The first definition is the most widely used. “Sexual attraction” is usually defined as that feeling of desiring to have sex with a specific person. The second definition is sometimes used, because not everyone understands what “sexual attraction” is supposed to mean, and finds the definition for it either unclear, or not meaningful to them personally.
Some people find the second definition more clear. There are also allosexuals (people who aren’t asexual nor gray-asexual) who say that they don’t experience “sexual attraction” as the asexual community defines it, but they say they’re allosexual, because they desire sex. A comparison that has been used, is that someone who is allosexual will still have desires for sex, even if they lived their life in complete isolation.

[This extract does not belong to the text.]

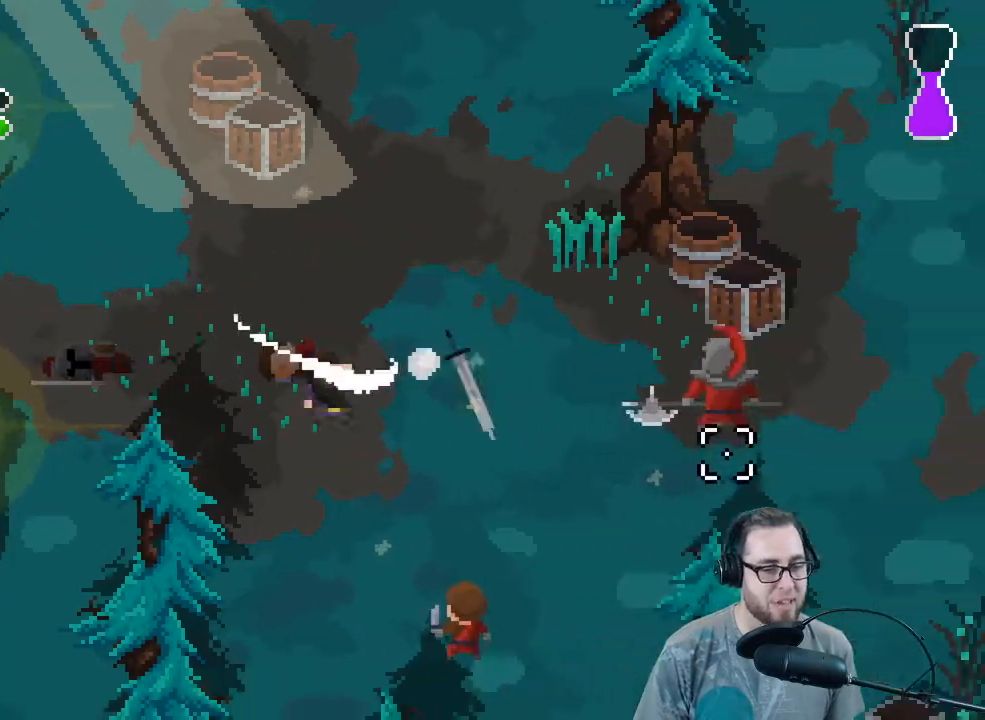
{"buttons": [], "left_stick": "up", "right_stick": "right", "events": [[100, "R2", "up"], [133, "left_stick", "left"], [233, "left_stick", "up-left"], [367, "left_stick", "up"]]}
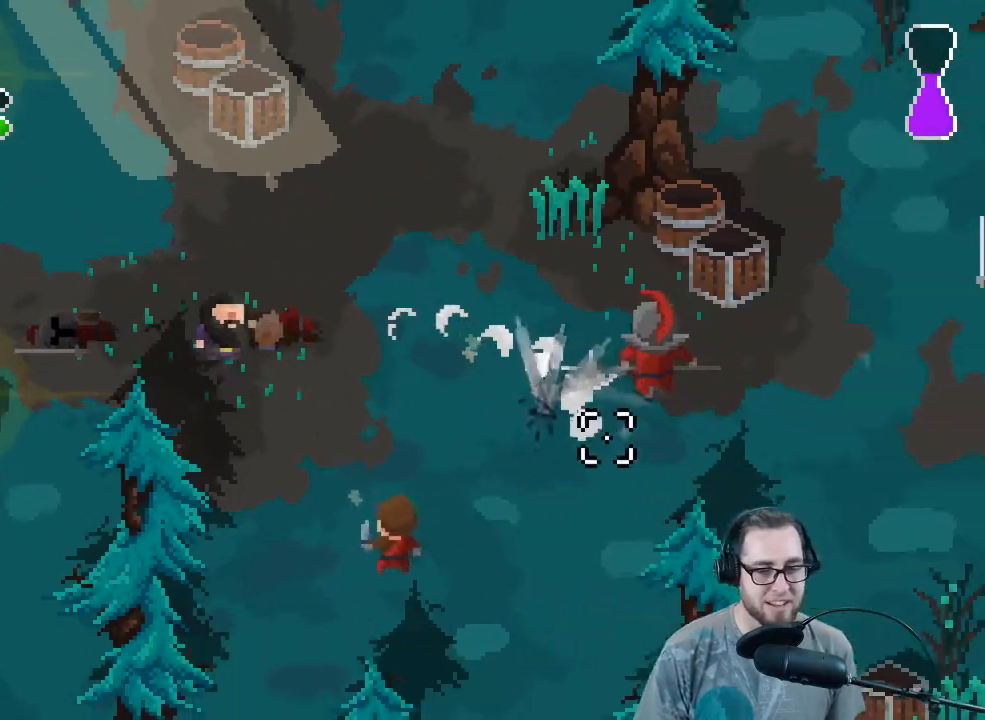
{"buttons": [], "left_stick": "center", "right_stick": "right", "events": [[67, "left_stick", "down-left"], [133, "left_stick", "down"], [267, "left_stick", "center"], [300, "R2", "down"], [433, "R2", "up"]]}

There is the added issue that some define asexuality as lacking sexual attraction and/or the intrinsic desire for partnered sex, drawing a clear line between what “sexual attraction” is, and the “intrinsic desire for partnered sex”.
There are other asexual people who feel like the first definition fits their experiences, but the second one doesn’t. These reasons are why a combined definition of “Doesn’t experience sexual attraction and/or an intrinsic desire for partnered sex” has grown in popularity.
An expanded definition
Asexuality is an orientation where an individual does not experience sexual attraction. However, asexuals may have romantic, or other attractions. The lack of sexual attraction does not imply that they is always no sex drive. Asexuals can have ranging libidos. (Credit to Stained Glass from AVEN for suggesting this expanded definition.)
Asexuals are a diverse group
Some asexuals experience romantic attraction, others don’t, and some don’t distinguish romantic from platonic feelings.
Some asexuals are repulsed by sex, while others are indifferent to it, and some may enjoy it. [note: in the “attitudes towards sex” section, this’ll be elaborated on a lot more, including statistics to show that these groups aren’t equally-sized]
Asexuality isn’t celibacy or sexual abstinence, though many asexuals happen to be celibate, and can be for different reasons. Likewise, others are sexually active, and can be for different reasons.